=== Trecho do texto ===
Renda Renascença

Renda Renascença

Por Clara Nogueira

Fotos: Laís Domingues

“É feito à mão?!” perguntam pessoas surpresas com a preciosidade e beleza das peças feitas em Renda Renascença. Um a um os pontos constroem um tecido que deslumbrariam e confudiriam até a mais aplicada das aranhas.  A peça pronta esconde, porém, os inúmeros nós que emaranham as rendeiras à ela e os caminhos que a fizeram existir.

Detalhe da Renda Renascença de J.

A Renda Renascença é de origem italiana, nome dado em referência ao momento histórico na qual estava localizado o seu surgimento, o Renascimento, período onde houve sua maior difusão. É uma variedade da renda de Veneza, mas de mais simples execução. Se difere de outros tipos de renda de agulha pelo uso do lacê, espécie de fita que serve de base para os pontos e norteiam contornos dos desenhos. Essa fita também é chamada de cadarço por quem escreve sobre Renda Renascença, mas “lacê” é como ficou conhecida em Poção. Foi trazida ao Brasil pelos portugueses e era ensinada em conventos, colégios internos e por damas da sociedade.

Na década de 1930 chegam a “Vila de Poção”, ainda pertencente a Pesqueira, dois pontos que iram tecer novos sentidos na vida de seus habitantes: A luz elétrica e a visita de Maria Pastora e com ela a chegada da Renda Renascença. Maria Pastora que alguns diziam ser interna do Convento de Santa Tereza em Olinda, outros que ela trabalhava lá, em 1934 levou consigo numa visita a mãe, um afazer aprendido no convento por terminar, uma peça em Renda Renascença.

Muito comum à época ensinar trabalhos manuais em conventos como forma de doutrinação, disciplina para fazerem das meninas mulheres mais habilidosas e prendadas. No Convento de Santa Tereza, onde também aprendi a bordar, fazer crochê em meados de 1993, não mais se ensinam as técnicas hoje em dia, nem há regime de internato nem semi-internato. As peças que fiz e a que se faziam como internas eram vendidas no Convento para financiar e manter a escola. Talvez a esse fato se deva a necessidade de sigilo pedido por Maria Pastora a Elza Medeiros conhecida como Lála, sob sua Renda Renascença. “A Renda Renascença feita por Maria Pastora era possivelmente, encomendada pelas damas da sociedade pernambucana às freiras vicentinas do Colégio de Santa Tereza. Com o lucro auferido elas cobriam as despesas das internas. Os relatórios da Santa Casa de Misericórdia trazem indicações de que as contas do Colégio das órfãs eram saudáveis, em virtude do lucro obtido com estas encomendas”

Contou-nos V. (sobrinha de Lála), que Maria Pastora não queria ensinar a Lála, e escondia-se quando ia fazer sua renda:

“Ela (Maria Pastora) não queria ensinar pra tia Lála porque ela vivia  trancada dentro de um quarto, que era uma garrafa no telhado pra ficar claro, na época não tinha aquelas telha, né? Tia Lála não teve dúvida, pegou uma escada e “ou você abre a porta ou eu vou subir”, e subiu, que era dessas paredes bem alta, subiu e olhou assim: “abre a porta ou não?”. Ela disse “desça”. Abriu a porta, botou a renascença assim, cobriu, e foi ensinar a Tia Lála.”
===
_Tarefa 1_
Transcreva, do texto sobre a Renda Renascença, o trecho que vai de "Fotos: Laís Domingues" até "a fizeram existir.".
_Tarefa 2_
Segundo o texto sobre a Renda Renascença, quem trouxe essa renda ao Brasil?
_Tarefa 3_
Dê continuidade ao texto sobre a Renda Renascença a partir do ponto em que ele termina.
Os registros não desempenham papel algum aqui.
=== Registros armazenados ===
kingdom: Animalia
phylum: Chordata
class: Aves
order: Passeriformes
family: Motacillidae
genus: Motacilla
===
_Resultado final 1_
Fotos: Laís Domingues

“É feito à mão?!” perguntam pessoas surpresas com a preciosidade e beleza das peças feitas em Renda Renascença. Um a um os pontos constroem um tecido que deslumbrariam e confudiriam até a mais aplicada das aranhas.  A peça pronta esconde, porém, os inúmeros nós que emaranham as rendeiras à ela e os caminhos que a fizeram existir.

_Resultado final 2_
Os portugueses.

_Resultado final 3_
Maria Pastora, então, com a insistência de Lála a ensinou exigindo segredo. Lála quebrou o trato e tempos depois abriu uma escola onde se ensinava Renda Renascença para muitas mulheres da Vila de Poção. Contou-nos D. Odete, aluna da escola que:

“Ela (Maria Pastora) trabalhava lá nesse colégio (no Convento de Santa Tereza em Olinda) e veio passar uns dias em Poção, com a mãe, como umas férias, Maria Pastora com a mãe, morava até vizinho da casa da minha irmã. Aí, quando ela veio morar lá (em Poção) ensina a Lála a fazer essa renda, e Lála fez uma palinha de vestido e chegando lá Áurea Jatobá, daqui de Pesqueira, mas tinha família lá (em Poção), Dona Áurea chegando lá e Lála mostrou essa bendita palinha a ela, aí ela ficou entusiasmada com aquele trabalho, então disse pra Lála: “Lála, arranje umas moças, ensine, que eu forneço o material, os riscos, e você fica como responsável. Eu procuro movimentar essa vida” e assim fez… Ela arranjou a gente, eu só entrei porque era mais nova, pensava que eu não ia aprender, porque meu irmão era noivo da irmã dela. Aí, eu tive o privilégio de aprender, né? Aí trabalhei, né? Aprendi e fiquei trabalhando  muitos anos, muitos anos, com Lála.”

Como disse D. Odete acima, Lála teve apoio de Áurea Jatobá. “As rendas produzidas pelas meninas da escolinha de Elza Medeiros eram vendidas, através de encomenda, às damas mais abastadas da Vila de Poção e de Pesqueira, mas eram em quantidades irrisórias, só houve um incremento maior, segundo Odete Maciel, depois da entrada de Áurea Jatobá Cavalcanti e de Maria Amélia nesta atividade, quando passaram a fazer encomendas mais volumosas.” Disse-nos D. Odete:

“Maria Amélia apareceu com a linha mercê crochê, aí a gente mudou pra linha crochê aí foi muito bom. Esse lacê que a gente usava vinha do Rio, era da Hipur (?) o lacê não era daqui não, o lacê daqui não era da hipur e vinha do Rio. Foi muito complicada a renda da gente pra chegar o ponto, aí depois de muito tempo, aí já foi aparecendo os atravessadores, foi fazendo também, né?

Quem desenhava os nossos era Dona Áurea, ela desenhava e fornecia todo o material e as encomendas, quer dizer que quem botou a renda no comércio foi Dona Áurea, né? Porque por a gente mesmo não sabia, né?”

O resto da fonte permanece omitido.